Will Price/West Virginia Legislative Photography
Senate Judiciary Chairman Charles Trump leads a meeting. Senator Mike Woelfel is in the background.

CHARLESTON, W.Va. — The Senate Judiciary Committee may vote Thursday morning on a bill that would establish an intermediate court of appeals for West Virginia.

If the committee passes the bill, it would be the first step on yet another legislative journey for a bill that has been brought up regularly in past years.

West Virginia is one of nine states without an intermediate appeals court.

Those who favor adding that layer of the court system have touted assurances that those who lose civil cases will have a greater guarantee to be heard.

Skeptics have questioned whether an intermediate court is necessary and whether the state can afford a new court system right now.

On Wednesday, lawmakers on Senate Judiciary debated the shape of the bill. Senators passed several amendments and knocked down a few others that were offered.

The results were expected to shape a whole new bill for the committee to look at during Thursday’s 10 a.m. meeting.

At this point, the bill calls for judges on the intermediate court to be appointed by the governor. Senator Mike Woelfel, D-Cabell, proposed an amendment to let voters in November decide whether the positions should be elected or appointed.

Republicans on the committee spoke against the amendment, contending that appointments would limit the effects of money and public popularity.

“I think it is well-intentioned, but the majority of states appoint their Supreme Court,” said Senator Ryan Weld, R-Brooke. “It would be a good way to bring that to this court as well.”

Senator Randy Smith, R-Tucker, also argued against election of intermediate court judges.

“I think by appointing these they would be more qualified candidates,” Smith said. “They jockey for position, and the best way to do that is with money. With elections, the richest group wins.”

Woelfel seemed to get frustrated and argued again that his proposed amendment would give power to voters.

“I think if you vote for the amendment you show your confidence in the people of the state of West Virginia,” he said. “If you don’t, you say they’re a bunch of dumb, inbred hillbillies.”

The committee voted his amendment down.

Senator Mike Romano, D-Harrison, proposed an amendment saying that the party on the losing end of a verdict would be required to post a bond while moving forward in the intermediate court.

“If you’re going to be able to appeal things to two levels instead of one, if you’re going to be able to delay things more than a year, it seems only fair to assure those funds will be there at the end of the day,” Romano said.

Romano suggested that should be in line with requirements already in place for appealing to the state Supreme Court.

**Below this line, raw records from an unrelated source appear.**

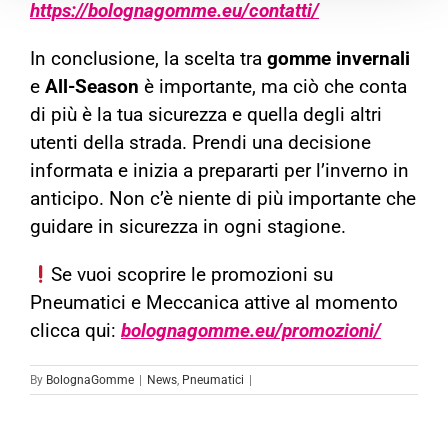
https://bolognagomme.eu/contatti/
In conclusione, la scelta tra
gomme invernali
e
All-Season
è importante, ma ciò che conta
di più è la tua sicurezza e quella degli altri
utenti della strada. Prendi una decisione
informata e inizia a prepararti per l’inverno in
anticipo. Non c’è niente di più importante che
guidare in sicurezza in ogni stagione.
Se vuoi scoprire le promozioni su
Pneumatici e Meccanica attive al momento
clicca qui:
bolognagomme.eu/promozioni/
By
BolognaGomme
|
News
,
Pneumatici
|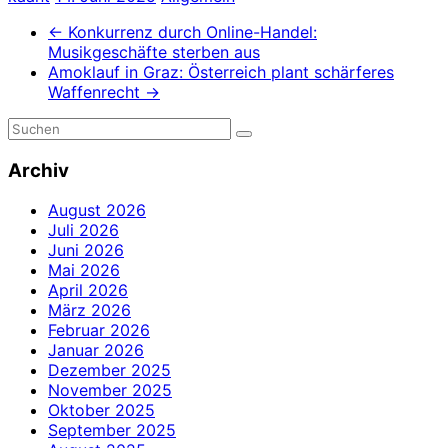
←
Konkurrenz durch Online-Handel:
Musikgeschäfte sterben aus
Amoklauf in Graz: Österreich plant schärferes
Waffenrecht
→
Archiv
August 2026
Juli 2026
Juni 2026
Mai 2026
April 2026
März 2026
Februar 2026
Januar 2026
Dezember 2025
November 2025
Oktober 2025
September 2025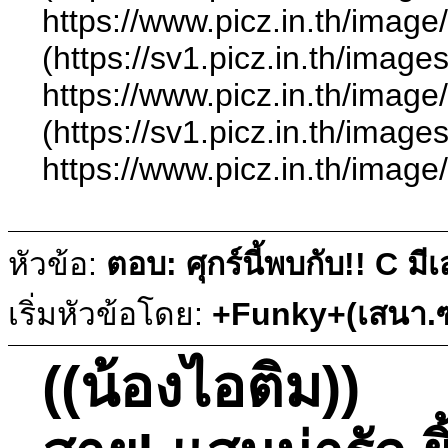
https://www.picz.in.
(https://sv1.picz.in.th/ima
https://www.picz.in.t
(https://sv1.picz.in.th/ima
https://www.picz.in.t
หัวข้อ:
ตอบ: ศุกร์นี้พบกับ!! C ม
เริ่มหัวข้อโดย:
+Funky+(เสนา.ซ
((น้องไอติม))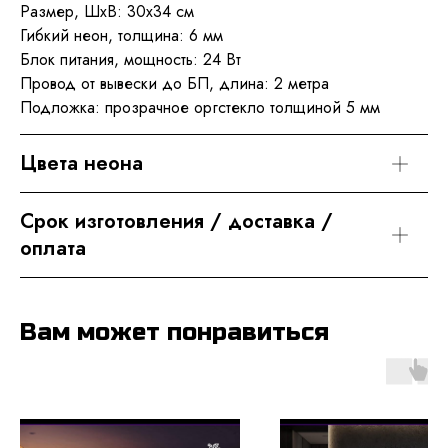
Размер, ШхВ: 30x34 см
Гибкий неон, толщина: 6 мм
Блок питания, мощность: 24 Вт
Провод от вывески до БП, длина: 2 метра
Подложка: прозрачное оргстекло толщиной 5 мм
Цвета неона
Срок изготовления / доставка / 
оплата
Вам может понравиться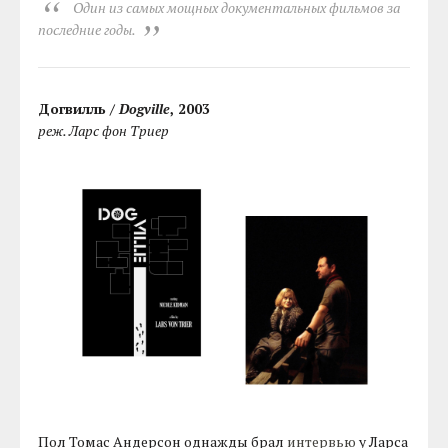
Один из самых мощных документальных фильмов за
последние годы.
Догвилль /
Dogville
, 2003
реж. Ларс фон Триер
Пол Томас Андерсон однажды брал
интервью
у Ларса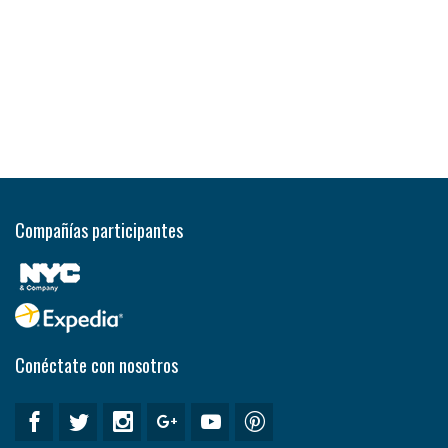
Compañías participantes
Conéctate con nosotros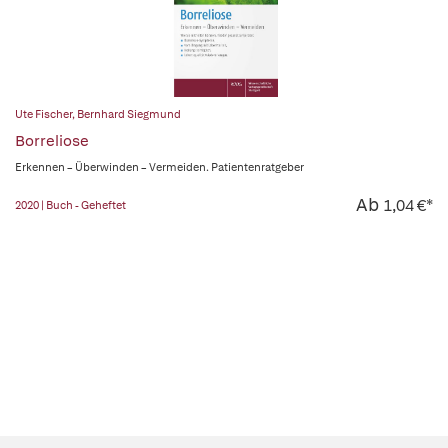
Ute Fischer
,
Bernhard Siegmund
Borreliose
Erkennen – Überwinden – Vermeiden. Patientenratgeber
Ab
1,04 €*
2020 | Buch - Geheftet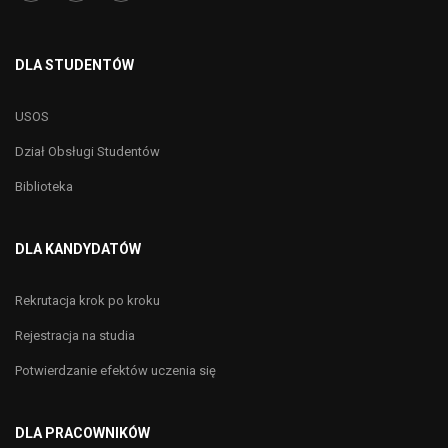
DLA STUDENTÓW
USOS
Dział Obsługi Studentów
Biblioteka
DLA KANDYDATÓW
Rekrutacja krok po kroku
Rejestracja na studia
Potwierdzanie efektów uczenia się
DLA PRACOWNIKÓW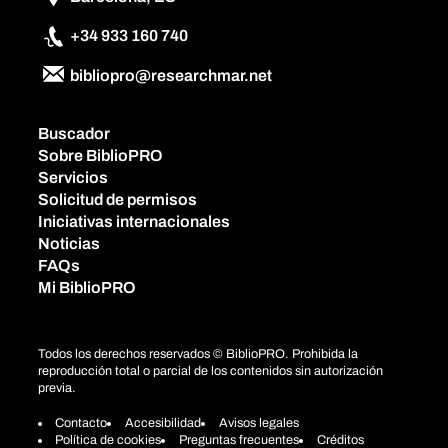
+34 933 160 740
bibliopro@researchmar.net
Buscador
Sobre BiblioPRO
Servicios
Solicitud de permisos
Iniciativas internacionales
Noticias
FAQs
Mi BiblioPRO
Todos los derechos reservados © BiblioPRO. Prohibida la
reproducción total o parcial de los contenidos sin autorización
previa.
Contacto
Accesibilidad
Avisos legales
Política de cookies
Preguntas frecuentes
Créditos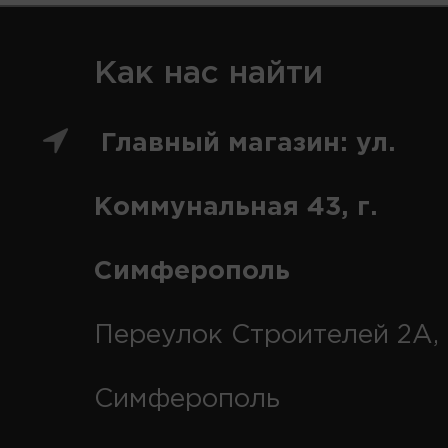
Как нас найти
Главный магазин: ул.
Коммунальная 43, г.
Симферополь
Переулок Строителей 2А, 
Симферополь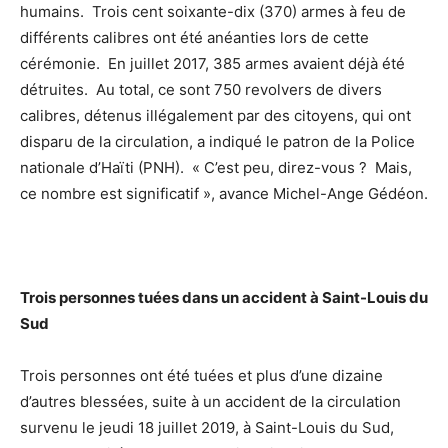
humains. Trois cent soixante-dix (370) armes à feu de
différents calibres ont été anéanties lors de cette
cérémonie. En juillet 2017, 385 armes avaient déjà été
détruites. Au total, ce sont 750 revolvers de divers
calibres, détenus illégalement par des citoyens, qui ont
disparu de la circulation, a indiqué le patron de la Police
nationale d’Haïti (PNH). « C’est peu, direz-vous ? Mais,
ce nombre est significatif », avance Michel-Ange Gédéon.
Trois personnes tuées dans un accident à Saint-Louis du
Sud
Trois personnes ont été tuées et plus d’une dizaine
d’autres blessées, suite à un accident de la circulation
survenu le jeudi 18 juillet 2019, à Saint-Louis du Sud,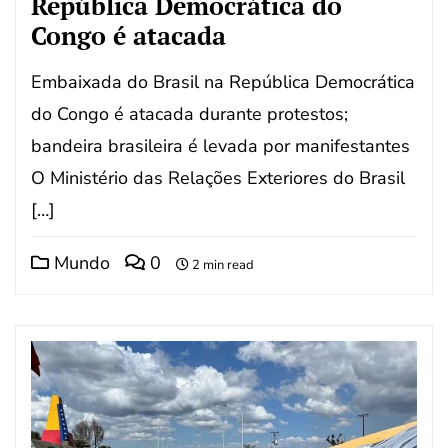
República Democrática do
Congo é atacada
Embaixada do Brasil na República Democrática
do Congo é atacada durante protestos;
bandeira brasileira é levada por manifestantes
O Ministério das Relações Exteriores do Brasil
[…]
Mundo
0
2 min read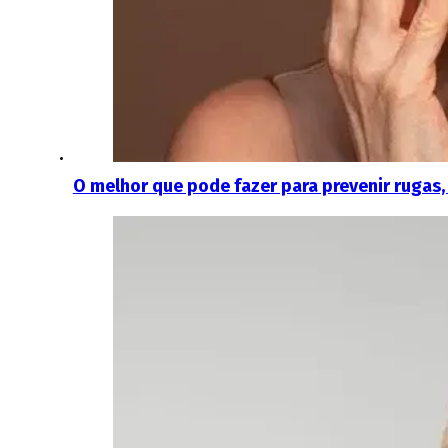
O melhor que pode fazer para prevenir rugas,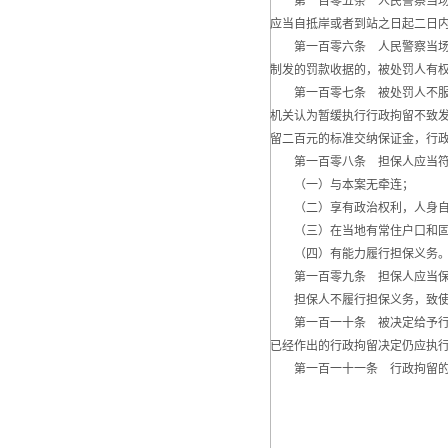
第一百零五条 人民警察当场收
应当自抵岸或者到站之日起二日
第一百零六条 人民警察当场收
制发的罚款收据的，被处罚人有
第一百零七条 被处罚人不服行
机关认为暂缓执行行政拘留不致
留二百元的标准交纳保证金，行
第一百零八条 担保人应当符
（一）与本案无牵连；
（二）享有政治权利，人身自
（三）在当地有常住户口和固
（四）有能力履行担保义务
第一百零九条 担保人应当保
担保人不履行担保义务，致使被
第一百一十条 被决定给予行政
已经作出的行政拘留决定仍应执
第一百一十一条 行政拘留的处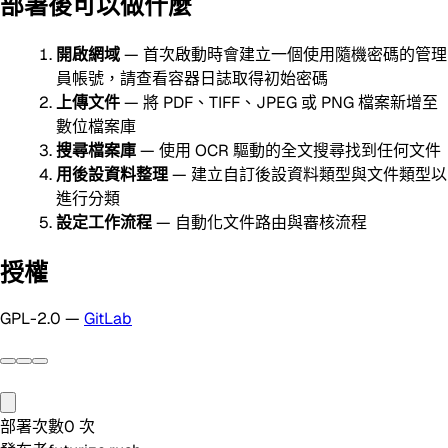
部署後可以做什麼
開啟網域
— 首次啟動時會建立一個使用隨機密碼的管理
員帳號，請查看容器日誌取得初始密碼
上傳文件
— 將 PDF、TIFF、JPEG 或 PNG 檔案新增至
數位檔案庫
搜尋檔案庫
— 使用 OCR 驅動的全文搜尋找到任何文件
用後設資料整理
— 建立自訂後設資料類型與文件類型以
進行分類
設定工作流程
— 自動化文件路由與審核流程
授權
GPL-2.0 —
GitLab
部署次數
0
次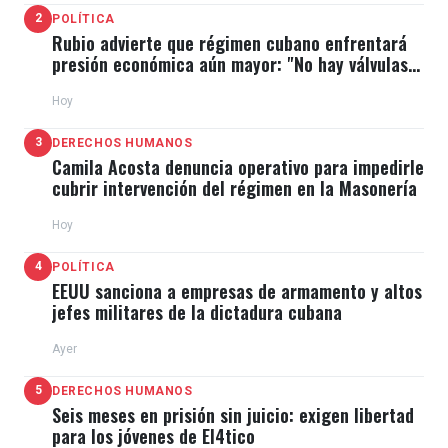
2
POLÍTICA
Rubio advierte que régimen cubano enfrentará
presión económica aún mayor: "No hay válvulas
de escape"
Hoy
3
DERECHOS HUMANOS
Camila Acosta denuncia operativo para impedirle
cubrir intervención del régimen en la Masonería
Hoy
4
POLÍTICA
EEUU sanciona a empresas de armamento y altos
jefes militares de la dictadura cubana
Ayer
5
DERECHOS HUMANOS
Seis meses en prisión sin juicio: exigen libertad
para los jóvenes de El4tico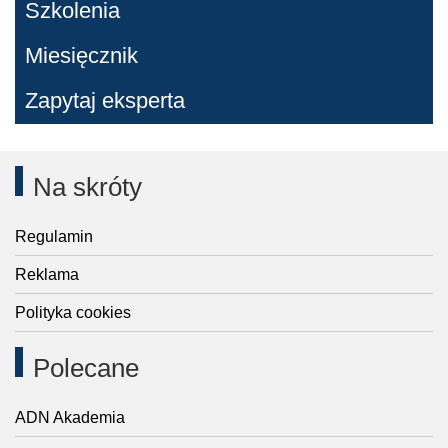
Szkolenia
Miesięcznik
Zapytaj eksperta
Na skróty
Regulamin
Reklama
Polityka cookies
Polecane
ADN Akademia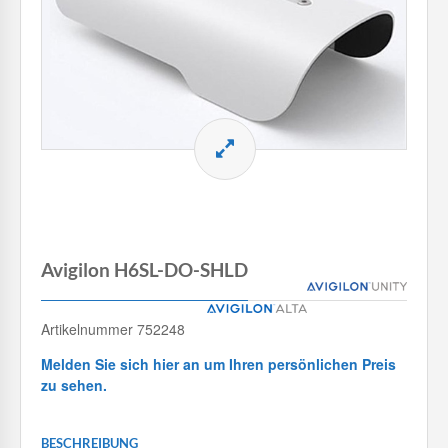
Avigilon H6SL-DO-SHLD
Artikelnummer 752248
Melden Sie sich hier an um Ihren persönlichen Preis
zu sehen.
BESCHREIBUNG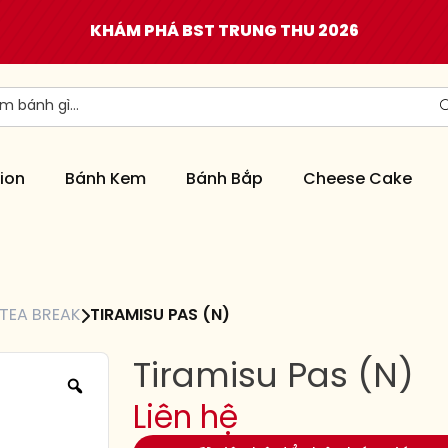
KHÁM PHÁ BST TRUNG THU 2026
ion
Bánh Kem
Bánh Bắp
Cheese Cake
TEA BREAK
TIRAMISU PAS (N)
Tiramisu Pas (N)
Liên hệ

The other committee members agreed that being consistent with the rules already in place for appealing to the Supreme Court and approved the proposed amendment.

Senator Charles Clements, R-Wetzel proposed making the initial terms six, eight and ten years to assure they would be staggered. After the initial terms, the terms would be for 10 years to maintain the staggered turnover. That amendment also passed.

Senator Weld proposed amending out a 180-day deadline for the intermediate court to reach a verdict. His amendment would establish reporting requirements instead, like those that exist in other layers of the court system.

That amendment also was passed by the committee.

Senator Romano offered an amendment to stagger the parties of those who serve on the intermediate court. The bill currently has the court as nonpartisan, like other judicial positions in West Virginia are now.

“To avoid packing the court, staggering the parties of the court would be appropriate,” Romano said. “If you want to balance between the court, you have to balance between the parties.”

Senator Robert Karnes, R-Upshur, suggested the judges who are appointed to the intermediate court are likely to behave in a nonpartisan way in any case.

Senator Weld said, “I would hate to force a limitation on the governor in who he appoints.”

Romano responded, “Justice is blind. We don’t have to be. All I’m trying to suggest is a very simple rule that we divide them up between parties.”

The committee voted down his proposed amendment.